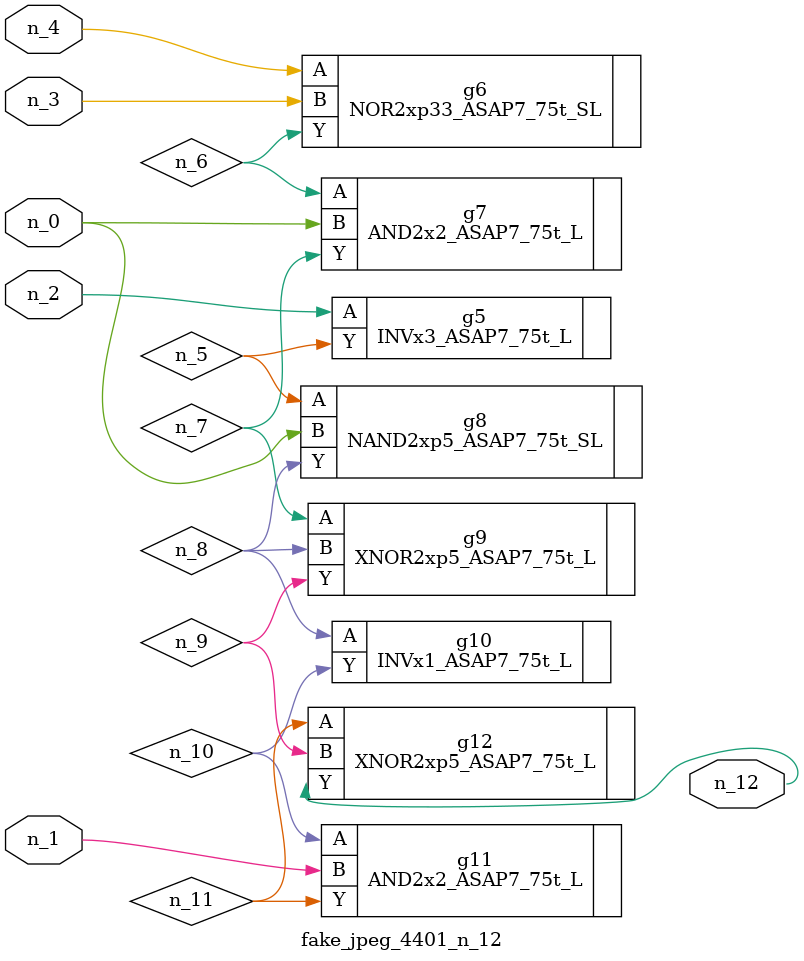
<source format=v>
module fake_jpeg_4401_n_12 (n_3, n_2, n_1, n_0, n_4, n_12);

input n_3;
input n_2;
input n_1;
input n_0;
input n_4;

output n_12;

wire n_11;
wire n_10;
wire n_8;
wire n_9;
wire n_6;
wire n_5;
wire n_7;

INVx3_ASAP7_75t_L g5 ( 
.A(n_2),
.Y(n_5)
);

NOR2xp33_ASAP7_75t_SL g6 ( 
.A(n_4),
.B(n_3),
.Y(n_6)
);

AND2x2_ASAP7_75t_L g7 ( 
.A(n_6),
.B(n_0),
.Y(n_7)
);

XNOR2xp5_ASAP7_75t_L g9 ( 
.A(n_7),
.B(n_8),
.Y(n_9)
);

NAND2xp5_ASAP7_75t_SL g8 ( 
.A(n_5),
.B(n_0),
.Y(n_8)
);

INVx1_ASAP7_75t_L g10 ( 
.A(n_8),
.Y(n_10)
);

AND2x2_ASAP7_75t_L g11 ( 
.A(n_10),
.B(n_1),
.Y(n_11)
);

XNOR2xp5_ASAP7_75t_L g12 ( 
.A(n_11),
.B(n_9),
.Y(n_12)
);


endmodule
</source>
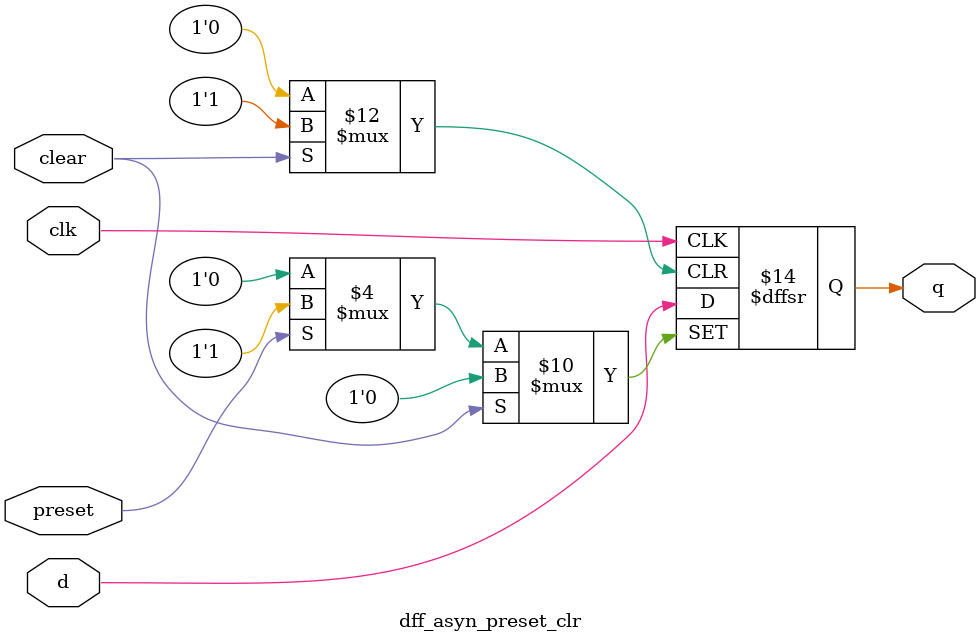
<source format=v>
module dff_asyn_preset_clr(
	input clk,
	input d,
	input preset,
	input clear,
	output reg q
);

always@(posedge clk or posedge preset or posedge clear)begin
	if(clear)
		q<=1'b0;
	else if(preset)
		q<=1'b1;
	else
		q<=d;
end
endmodule



</source>
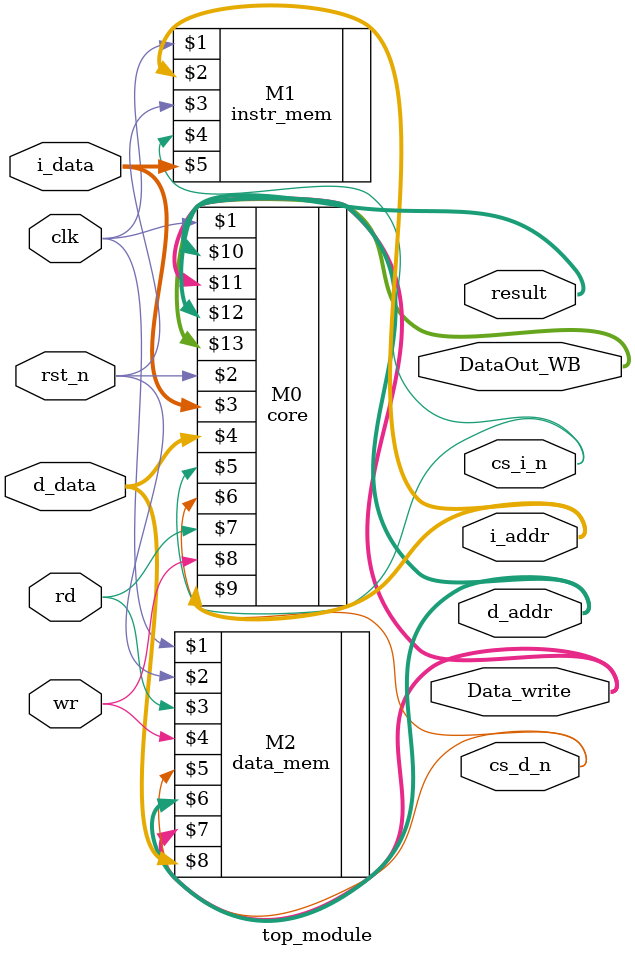
<source format=v>
`timescale 1ns / 1ps
`default_nettype none

module top_module(
input wire clk,
input wire rst_n,
input wire [31:0] i_data,
input wire [31:0] d_data,
input wire rd,
input wire wr,
output wire cs_i_n,
output wire cs_d_n,
output wire [31:0] i_addr,
output wire [31:0] result,
output wire [31:0] DataOut_WB,
output wire [31:0] d_addr,
output wire [31:0] Data_write
);

//wire [31:0] i_data;
//wire [31:0] d_data;
//wire cs_i_n;
//wire cs_d_n;
//wire rd;
//wire wr;
//wire [31:0] i_addr,
//wire [31:0] d_addr;
//wire [31:0] Data_write;

core M0(
clk,
rst_n,
i_data,
d_data,
cs_i_n,
cs_d_n,
rd,
wr,
i_addr,
d_addr,
Data_write,
result,
DataOut_WB
);

instr_mem M1(
clk,
i_addr,
rst_n,
cs_i_n,
i_data
);

data_mem M2(
clk,
rst_n,
rd,
wr,
cs_d_n,
d_addr,
Data_write,
d_data
);

endmodule
</source>
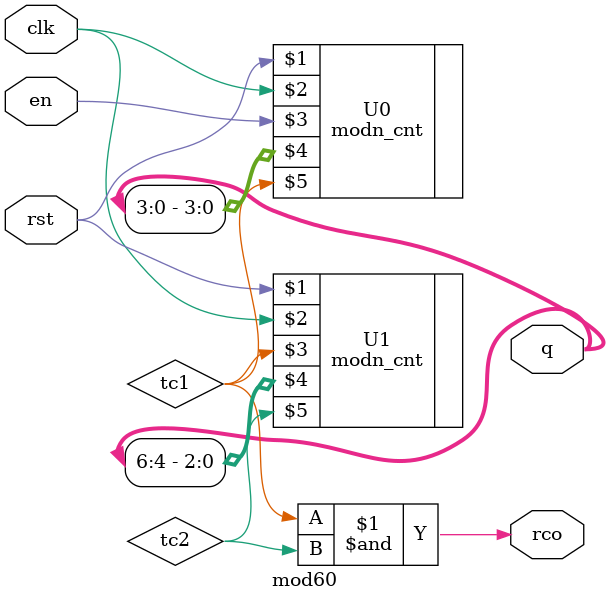
<source format=v>


module mod60 (rst, clk, en, q, rco);

input wire clk, en, rst;
output wire [6:0] q;
output wire rco;
wire tc1, tc2;

assign rco = tc1 & tc2;

modn_cnt #(4, 10) U0 (rst, clk, en, q[3:0], tc1); // mod10
modn_cnt #(3, 6) U1 (rst, clk, tc1, q[6:4], tc2); // mod6

endmodule



</source>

■ What is needed ■
From the first line of the material to the last, retype everything exactly except the images.

■ Exercise output ■
<source format=v>
module fake_jpeg_4401_n_12 (n_3, n_2, n_1, n_0, n_4, n_12);

input n_3;
input n_2;
input n_1;
input n_0;
input n_4;

output n_12;

wire n_11;
wire n_10;
wire n_8;
wire n_9;
wire n_6;
wire n_5;
wire n_7;

INVx3_ASAP7_75t_L g5 ( 
.A(n_2),
.Y(n_5)
);

NOR2xp33_ASAP7_75t_SL g6 ( 
.A(n_4),
.B(n_3),
.Y(n_6)
);

AND2x2_ASAP7_75t_L g7 ( 
.A(n_6),
.B(n_0),
.Y(n_7)
);

XNOR2xp5_ASAP7_75t_L g9 ( 
.A(n_7),
.B(n_8),
.Y(n_9)
);

NAND2xp5_ASAP7_75t_SL g8 ( 
.A(n_5),
.B(n_0),
.Y(n_8)
);

INVx1_ASAP7_75t_L g10 ( 
.A(n_8),
.Y(n_10)
);

AND2x2_ASAP7_75t_L g11 ( 
.A(n_10),
.B(n_1),
.Y(n_11)
);

XNOR2xp5_ASAP7_75t_L g12 ( 
.A(n_11),
.B(n_9),
.Y(n_12)
);


endmodule
</source>
<source format=v>
module dff_asyn_preset_clr(
	input clk,
	input d,
	input preset,
	input clear,
	output reg q
);

always@(posedge clk or posedge preset or posedge clear)begin
	if(clear)
		q<=1'b0;
	else if(preset)
		q<=1'b1;
	else
		q<=d;
end
endmodule



</source>
<source format=v>
`timescale 1ns / 1ps
`default_nettype none

module top_module(
input wire clk,
input wire rst_n,
input wire [31:0] i_data,
input wire [31:0] d_data,
input wire rd,
input wire wr,
output wire cs_i_n,
output wire cs_d_n,
output wire [31:0] i_addr,
output wire [31:0] result,
output wire [31:0] DataOut_WB,
output wire [31:0] d_addr,
output wire [31:0] Data_write
);

//wire [31:0] i_data;
//wire [31:0] d_data;
//wire cs_i_n;
//wire cs_d_n;
//wire rd;
//wire wr;
//wire [31:0] i_addr,
//wire [31:0] d_addr;
//wire [31:0] Data_write;

core M0(
clk,
rst_n,
i_data,
d_data,
cs_i_n,
cs_d_n,
rd,
wr,
i_addr,
d_addr,
Data_write,
result,
DataOut_WB
);

instr_mem M1(
clk,
i_addr,
rst_n,
cs_i_n,
i_data
);

data_mem M2(
clk,
rst_n,
rd,
wr,
cs_d_n,
d_addr,
Data_write,
d_data
);

endmodule
</source>
<source format=v>


module mod60 (rst, clk, en, q, rco);

input wire clk, en, rst;
output wire [6:0] q;
output wire rco;
wire tc1, tc2;

assign rco = tc1 & tc2;

modn_cnt #(4, 10) U0 (rst, clk, en, q[3:0], tc1); // mod10
modn_cnt #(3, 6) U1 (rst, clk, tc1, q[6:4], tc2); // mod6

endmodule



</source>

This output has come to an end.